In recent years (as of 2011), cities in Maine, Pennsylvania, New Hampshire and Virginia have adopted laws that protect the rights of nature. The purpose of these laws is to prevent the degradation of nature, especially by corporations who may want to exploit natural resources and land space, and to also use the environment as a dumping ground for toxic waste.

The first country to include rights of nature in its constitution is Ecuador (see 2008 Constitution of Ecuador). Article 71 states that nature "has the right to integral respect for its existence and for the maintenance and regeneration of its life cycles, structure, functions and evolutionary processes".

== In religion ==

=== Islam ===

In Islam, biocentric ethics stem from the belief that all of creation belongs to Allah (God), not humans, and to assume that non-human animals and plants exist merely to benefit humankind leads to environmental destruction and misuse. As all living organisms exist to praise God, human destruction of other living things prevents the earth's natural and subtle means of praising God. The Qur'an acknowledges that humans are not the only all-important creatures and emphasizes a respect for nature. Muhammad was once asked whether there would be a reward for those who show charity to nature and animals, to which he replied, "for charity shown to each creature with a wet heart [i.e. that is alive], there is a reward."

=== Hinduism ===
Hinduism contains many elements of biocentrism. In Hinduism, humans have no special authority over other creatures, and all living things have souls ('atman'). Brahman (God) is the "efficient cause" and Prakrti (nature), is the "material cause" of the universe. However, Brahman and Prakrti are not considered truly divided: "They are one in [sic] the same, or perhaps better stated, they are the one in the many and the many in the one."

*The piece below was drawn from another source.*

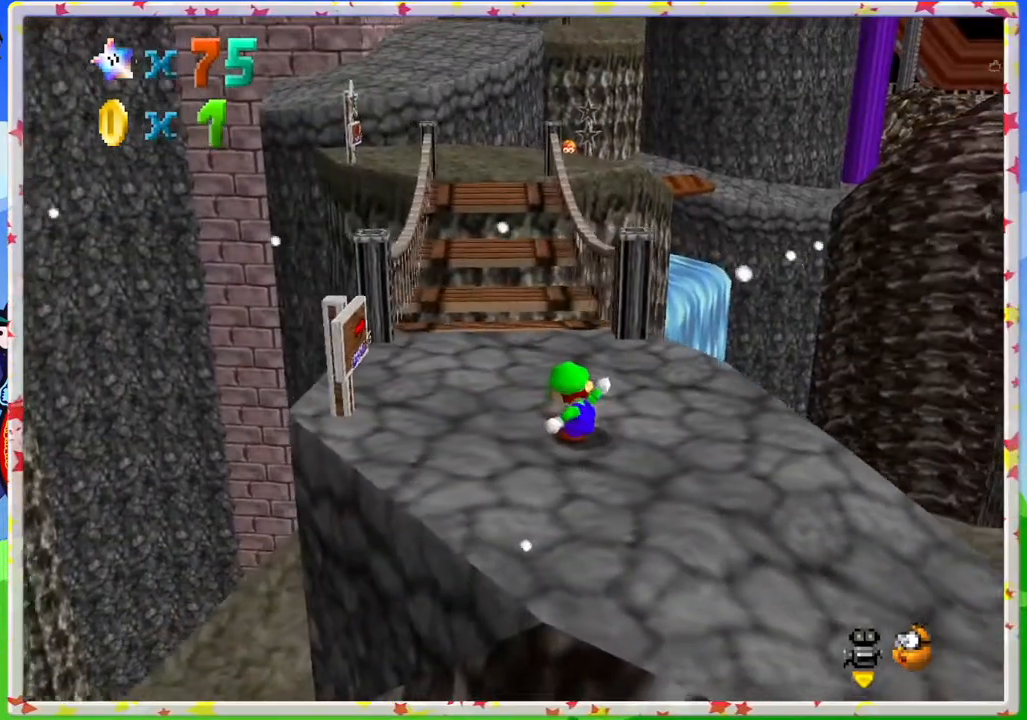
{"buttons": [], "left_stick": "up-left", "events": [[33, "left_stick", "up-left"]]}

However, while Hinduism does not give the same direct authority over nature that the Judeo-Christian-Islamic god grants, they are subject to a "higher and more authoritative responsibility for creation". The most important aspect of this is the doctrine of Ahimsa (non-violence). The Yājñavalkya Smṛti warns, "the wicked person who kills animals which are protected has to live in hell fire for the days equal to the number of hairs on the body of that animal". The essential aspect of this doctrine is the belief that the Supreme Being incarnates into the forms of various species. The Hindu belief in Saṃsāra (the cycle of life, death and rebirth) encompasses reincarnation into non-human forms. It is believed that one lives 8,400,000 lifetimes before one becomes a human. Each species is in this process of samsara until one attains moksha (liberation).

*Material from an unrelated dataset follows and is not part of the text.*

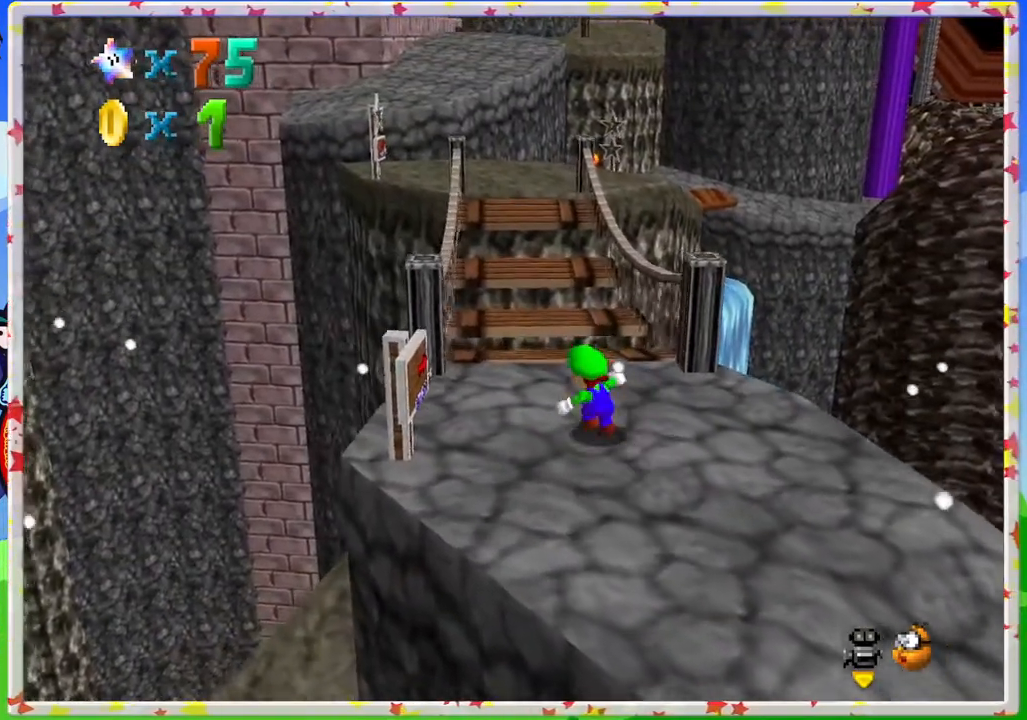
{"buttons": [], "left_stick": "up", "events": [[150, "left_stick", "up"]]}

Another doctrinal source for the equal treatment of all life is found in the Rigveda. The Rigveda states that trees and plants possess divine healing properties. It is still popularly believed that every tree has a Vriksa-devata (a tree deity). Trees are ritually worshiped through prayer, offerings, and the sacred thread ceremony. The Vriksa-devata worshiped as manifestations of the Divine. Tree planting is considered a religious duty. According to author Vamsee Juluri, Hindu ecological thought goes beyond simply worshipping personified nature gods like Agni (fire) and Indra (rain). In his book Rearming Hinduism, Juluri argues that Hinduism is fundamentally "biocentric"—meaning it does not view the world as a dead machine for humans to conquer and exploit, but rather as a living, connected system where the divine exists inside all living things. Juluri points to the ancient Gayatri Mantra as a perfect example of this connection. He explains that instead of being a fear-based prayer used to try and control natural events like the weather, the chant is actually a beautiful, spiritual request asking the light of the rising sun to awaken human wisdom and intelligence.

=== Jainism ===
The Jaina tradition exists in tandem with Hinduism and shares many of its biocentric elements.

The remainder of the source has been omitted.